Trying to help develop these new market niches is like trying to hit a baseball. The probability you will hit it out of the park with anyone swing is very low. But you have to take the swing to have any chance of success, Lawrence Gamblin
A lot of my success formulating inks came from endless hours observing how the inks performed in a production environment and listening to the observations of the printer operators. Over time I realized a lot of formulation has as much, and sometimes more, to do with logic than chemistry. I ran this ink business for 5 years and then sold the business and went onto grad school as I wanted to learn more about business. At that point, I figured I was done with inkjet and went back to get graduate degrees in business and engineering in preparation for the rest of my professional career.
After graduate school finished I went back into the ink business. I borrowed $10K from my wife and rented a garage under the Manhattan Bridge in Brooklyn which was infested with rats!! There I was, with two masters degrees in a very unpleasant working environment which was 40 degrees in the winter, wondering what the hell I was doing!
So why did you decide to relaunch an ink business after grad school?
The company we initially sold to, did something really underhanded. And this really fuelled me to get back into the ink business. I thought at the beginning it would only grow into $600K or $700K business. I took on two other jobs (one strategy with a professor) and other things on the side to bring money in, and slowly things started to develop and we did a little better than my original predictions!
Why have you remained focused on inkjet inks?
Historically the inkjet industry could be characterized as a series of niche markets. At least in my experience, the growth in inkjet comes from developing new niche market applications. Some will remain relatively obscure while others will grow into significant market segments. Good examples of this include transactional document and textile printing, both of which really didn’t exist 10 years ago. Trying to help develop these new market niches is like trying to hit a baseball. The probability you will hit it out of the park with anyone swing is very low. But you have to take the swing to have any chance of success. You have to take the approach. Inviting customers to send us problems then trying to solve them has created a really interesting business and it has worked out for us. An additional benefit of our approach is that the more inks you develop the better you become at ink development.

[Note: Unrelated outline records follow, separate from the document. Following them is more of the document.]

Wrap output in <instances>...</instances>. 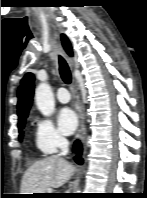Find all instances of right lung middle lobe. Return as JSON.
<instances>
[{
    "mask_svg": "<svg viewBox=\"0 0 147 198\" xmlns=\"http://www.w3.org/2000/svg\"><path fill=\"white\" fill-rule=\"evenodd\" d=\"M25 120L26 119H23L21 121L18 122V129H19V140L21 141L22 138H23V132H22V129L24 128L25 126Z\"/></svg>",
    "mask_w": 147,
    "mask_h": 198,
    "instance_id": "right-lung-middle-lobe-1",
    "label": "right lung middle lobe"
}]
</instances>
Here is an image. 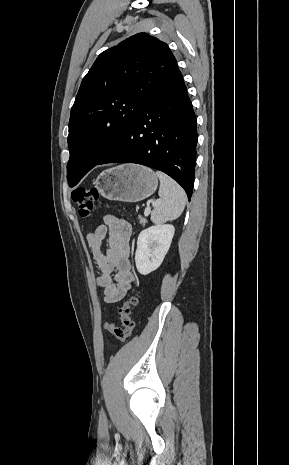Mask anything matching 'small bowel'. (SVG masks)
Wrapping results in <instances>:
<instances>
[{
  "label": "small bowel",
  "mask_w": 289,
  "mask_h": 465,
  "mask_svg": "<svg viewBox=\"0 0 289 465\" xmlns=\"http://www.w3.org/2000/svg\"><path fill=\"white\" fill-rule=\"evenodd\" d=\"M131 233L127 221L114 215H105L103 224L86 237L99 268L96 283L102 289L107 303L121 301L135 281L129 261Z\"/></svg>",
  "instance_id": "c3829d8e"
}]
</instances>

Eventually our approach by aggressively pushing the envelope and spending a lot of time learning from, and listening to customers allowed us to take half the market for Kodak Versamark inks. Kodak eventually asked if us if we should work together which we did until they declared bankruptcy. Shortly before we started working with Kodak, HP came out with a business selling older inkjet cartridges and hardware to developers of inkjet printers. The first printers represented a threat to one part of the Kodak Versamark business. I initially approached HP and said we knew the customers and understood their requirements. HP told us they didn’t think we had anything to offer. It was one of the best things HP could have done for us. We entered the business using remanufactured inkjet cartridges and within two years, we achieved 30-40% of the business whereupon HP asked whether it made sense for us to work together. Had HP taken me up on my initial offer, I doubt we would have been anywhere nearly as successful as we have been.
So you have challenged some big companies. What do you think has been the key to this success?
I think that solving problems has been central to our success. By solving problems this means you do something different and are unique. I’ve tried to avoid the herd mentality and, except where we have something unique to offer, tended to avoid pursuing markets that everyone else is focussed on. You have to be able to do something the other guy can’t, and create new opportunities for your customers to widen the spectrum of what is possible. Customers tend to be much more open to pursuing new markets with their existing equipment because if often means they can charge a premium for their inkjet printed output. Much of our success and the success of our customers comes from close cooperation as we identify opportunities and then learn how to create novel solutions so that our customers can capitalize on those opportunities. In general the more freedom we’ve had the better it has been for our customers, equipment suppliers, and us.
What applications was the ink originally made for?
In our early days, the applications for our inks were for publishers, sweepstakes, lottery tickets, and the printing of addresses onto envelopes and catalogs. It was a market nobody cared about and we could quietly grow and prosper.
Our original inks for HP cartridges were formulated to meet the needs of the mailing and addressing market. Now, over 15 years later, HP cartridges are used for a wide range of applications including package coding on both porous and non-porous substrates and for a range of niche applications where an easy to use, robust, low-cost solution allows customers to print variable data.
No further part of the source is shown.